One day, a factory worker is punished for leering at Nandini. He plots to kill her at the inauguration of the new factory owned by her brothers. Ramachari overhears the plot, and in a desperate attempt to save Nandini, lunges at her and inadvertently feels her up in public. Nandini does not mind and defends Ramachari by arguing that he would not do something like that in public without good reason. But her brothers are enraged and beat Ramachari to the point that they almost kill him. Nandini stops them and gives him a chance to explain. When Ramachari explains the situation, they hang their heads in shame. Ramachari quits his job on the spot, despite Nandini's silent apology. That night, Nandini decides to meet Ramachari and apologise and perhaps convince him to come back to the job. Ramachari refuses to come back as he does not want to put up with the violent nature of her brothers. She thinks if Ramachari marries her, they will not be able to manhandle Ramachai. She convinces Ramachari to tie a mangalsutra around her neck, which will protect him from her brothers. Ramachari, without realising the sanctity of the act, does as told and does not realise that he is now married to her.

Ramachari comes back to work and is given a higher level of respect by the brothers for saving Nandini's life. Nandini too starts emulating her sisters-in-law in taking care of her husband. This makes Ramachari nervous, but he still remains clueless. Her change in behaviour is noticed by her sisters-in-law, who urge the brothers to get Nandini married off before she brings shame to the family. Nandini, realising that they are trying to get her married off, tries to make Ramachari understand that they are already married. Ramachari refuses to understand and runs away to his mother, who upon learning what has happened, pulls him out of denial. She sends him away in an attempt to protect him.

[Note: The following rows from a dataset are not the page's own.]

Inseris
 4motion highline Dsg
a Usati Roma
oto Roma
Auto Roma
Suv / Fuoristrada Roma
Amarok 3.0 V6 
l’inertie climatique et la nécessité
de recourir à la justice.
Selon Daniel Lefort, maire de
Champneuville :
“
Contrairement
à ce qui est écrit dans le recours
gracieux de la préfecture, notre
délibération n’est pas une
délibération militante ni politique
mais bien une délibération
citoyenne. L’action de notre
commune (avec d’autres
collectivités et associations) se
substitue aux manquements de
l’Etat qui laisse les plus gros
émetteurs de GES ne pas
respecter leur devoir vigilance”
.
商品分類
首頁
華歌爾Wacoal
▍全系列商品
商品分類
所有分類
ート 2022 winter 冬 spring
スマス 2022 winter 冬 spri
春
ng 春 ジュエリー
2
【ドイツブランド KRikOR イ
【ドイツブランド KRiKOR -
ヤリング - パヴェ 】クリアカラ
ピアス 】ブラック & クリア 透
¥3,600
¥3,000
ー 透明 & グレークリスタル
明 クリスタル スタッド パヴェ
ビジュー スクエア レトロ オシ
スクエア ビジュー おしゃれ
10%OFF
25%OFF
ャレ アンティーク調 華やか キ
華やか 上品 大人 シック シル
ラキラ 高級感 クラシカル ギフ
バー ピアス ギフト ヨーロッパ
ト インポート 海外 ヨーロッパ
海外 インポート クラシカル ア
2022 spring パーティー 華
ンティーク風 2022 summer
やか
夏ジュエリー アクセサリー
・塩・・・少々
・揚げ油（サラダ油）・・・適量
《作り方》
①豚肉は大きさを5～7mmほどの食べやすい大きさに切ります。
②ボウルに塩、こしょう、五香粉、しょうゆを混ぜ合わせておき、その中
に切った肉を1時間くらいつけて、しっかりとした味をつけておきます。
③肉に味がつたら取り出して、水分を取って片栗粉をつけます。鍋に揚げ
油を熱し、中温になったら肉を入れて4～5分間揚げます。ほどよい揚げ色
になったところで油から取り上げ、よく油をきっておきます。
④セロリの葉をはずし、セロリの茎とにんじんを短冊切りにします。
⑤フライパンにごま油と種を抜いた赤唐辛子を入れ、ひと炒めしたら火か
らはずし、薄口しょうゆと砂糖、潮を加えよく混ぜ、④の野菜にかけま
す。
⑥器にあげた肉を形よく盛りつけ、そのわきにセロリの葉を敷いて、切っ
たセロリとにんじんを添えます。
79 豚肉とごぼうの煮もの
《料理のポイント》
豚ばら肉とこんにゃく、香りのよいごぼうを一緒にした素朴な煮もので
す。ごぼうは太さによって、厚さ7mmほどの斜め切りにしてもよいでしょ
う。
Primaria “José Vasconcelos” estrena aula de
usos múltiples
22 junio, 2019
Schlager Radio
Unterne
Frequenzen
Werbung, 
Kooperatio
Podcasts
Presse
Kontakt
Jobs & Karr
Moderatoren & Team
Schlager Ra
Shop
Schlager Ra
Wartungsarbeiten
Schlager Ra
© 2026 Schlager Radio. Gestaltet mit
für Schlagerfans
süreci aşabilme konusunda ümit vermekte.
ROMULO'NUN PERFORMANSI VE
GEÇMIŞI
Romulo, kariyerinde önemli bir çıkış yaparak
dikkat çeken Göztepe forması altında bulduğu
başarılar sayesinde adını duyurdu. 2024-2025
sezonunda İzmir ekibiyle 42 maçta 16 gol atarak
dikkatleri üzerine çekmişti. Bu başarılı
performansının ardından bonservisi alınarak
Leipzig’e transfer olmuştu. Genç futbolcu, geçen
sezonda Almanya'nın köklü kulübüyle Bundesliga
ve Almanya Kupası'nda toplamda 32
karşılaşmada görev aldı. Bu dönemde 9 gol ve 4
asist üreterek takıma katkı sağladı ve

The brothers come to know what has happened and torture Lakshmi to get her to reveal where her son is hiding. She is saved in time by her son, who almost kills the brothers. The wives of the brothers stop him from killing them and ask him to save Nandini, who has now resorted to self-destruction upon hearing the torturous acts of her brothers. Ramachari rushes back to save his wife and revives her with his singing. Nandini runs towards him, and the movie ends with them embracing, with her brothers finally supporting their relationship.

==Cast==

- V. Ravichandran as Ramachaari
- Malashri as Nandini
- Lokesh
- Sumithra as Lakshmi
- Prakash Rai
- Girija Lokesh as Sarsa
- Mysore Lokesh as Mukkanna
- Jyothi as Sharada
- Manjumalini as Tripurasundari
- Sathyabhama as Tripurasundari's mother
- Master Manjunath as young Ramachari
- Master Sunil
- Doddanna as an astrologer (Guest Appearance)

==Production==
The film started after Ravichandran's dream project Shanti Kranti experienced a financial crisis. Khushboo, an actress in Shanti Kranti and the heroine in Ranadheera, Anjada Gandu and Yugapurusha, offered assistance. She eventually convinced the producer of Chinna Thambi to become Ramachaari's producer. She also purchased dubbing rights. Then, Ravichandran tried to find distributors. Without a complete plan, Ravichandran ended up selling his distribution rights. Ramachari became a hit.

==Soundtrack==
Hamsalekha composed the music for the film and the 8 songs in the soundtrack. The song "Nammoora Yuvarani" was supposed to sung by S. P. Balasubrahmanyam but was finally sung by K. J. Yesudas.

Track listing
| No. | Title | Singer(s) | Length |
|---|---|---|---|
| 1. | "Yaarivalu Yaarivalu" | Mano, chorus | 5:05 |
| 2. | "Nammoora Yuvarani" | K. J. Yesudas | 5:13 |
| 3. | "Aakashadaage Yaaro" | Mano, S. Janaki | 5:07 |
| 4. | "Kaadiruve Ninagaagi" | S. Janaki | 4:47 |
| 5. | "Ramachari Haaduva" | K. J. Yesudas | 5:06 |
| 6. | "Ramachari Haaduva - Bit" | K. J. Yesudas | 2:20 |
| 7. | "Burude Burude" | Mano, K. S. Chithra | 4:40 |
| 8. | "Ramachari Haaduva" | S. Janaki | 4:47 |
| Total length: |  |  | 37:03 |

==Awards==
- Music Director Hamsalekha won the Filmfare Award for Best Music Director (Kannada) for his music in the film.
- Singer K. J. Yesudas won the Karnataka State Award for the best play back singer male category in 1991-1992 for the song "Nammoora Yuvarani".